BEGIN Text section

7. Mad Max: Fury Road (George Miller, Australia)

It's a testament to the hosannas that greeted this film last May that it's both one of the best films of the year and probably the most overrated (ah, how the internet loves that word). But it is undeniably a triumph, an unhinged formal gauntlet that, in its attack on delusional power structures, draws a fair amount of blood. Its non-stop intensity is overpowering, which may or may not be a good thing, depending on how easily you can eat popcorn while being hit by a barrage of disorienting imagery. A return to old-school filmmaking? Not exactly, even if it was hailed as one. But it's fantastic when an R-rated, two hour action spectacle feels like a labor of love from a distinct voice.

 

6. Ex Machina (Alex Garland, UK)

END Text section

Parts of the exercise
1. Could you write out the lines of the records below word for word, leaving out the pictures?
2. Can you pick up the year-end film list above and continue it from its last line?

BEGIN Data provided

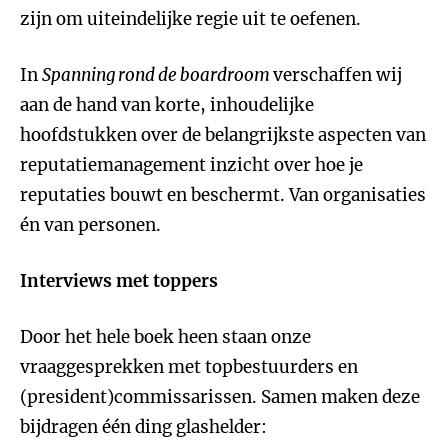
zijn om uiteindelijke regie uit te oefenen.
In
Spanning rond de boardroom
verschaffen wij
aan de hand van korte, inhoudelijke
hoofdstukken over de belangrijkste aspecten van
reputatiemanagement inzicht over hoe je
reputaties bouwt en beschermt. Van organisaties
én van personen.
Interviews met toppers
Door het hele boek heen staan onze
vraaggesprekken met topbestuurders en
(president)commissarissen. Samen maken deze
bijdragen één ding glashelder:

END Data provided

Results of the exercise
1.
zijn om uiteindelijke regie uit te oefenen.
In
Spanning rond de boardroom
verschaffen wij
aan de hand van korte, inhoudelijke
hoofdstukken over de belangrijkste aspecten van
reputatiemanagement inzicht over hoe je
reputaties bouwt en beschermt. Van organisaties
én van personen.
Interviews met toppers
Door het hele boek heen staan onze
vraaggesprekken met topbestuurders en
(president)commissarissen. Samen maken deze
bijdragen één ding glashelder:

2.
A sci-fi thriller that truly thinks through and expresses the possibilities of its concept, eventually settling on a gender studies take on Frankenstein with an Apple-Store-dystopia aesthetic. In a grand Oscar tradition, the Academy seems set to vote for Alicia Vikander's less interesting role in The Danish Girl while at least partly thinking of her less Oscar-friendly role in this. But the whole thing is a triumph, and it's less about A.I. than it is about men and women, toppling two images of male authority: first, the explicitly domineering kind, and second, the fantasy of a beautiful, available woman who needs a man to rescue her. As for the fate of the second, it's the film's bitterer pill.

 

5. Li'l Quinquin (Bruno Dumont, France)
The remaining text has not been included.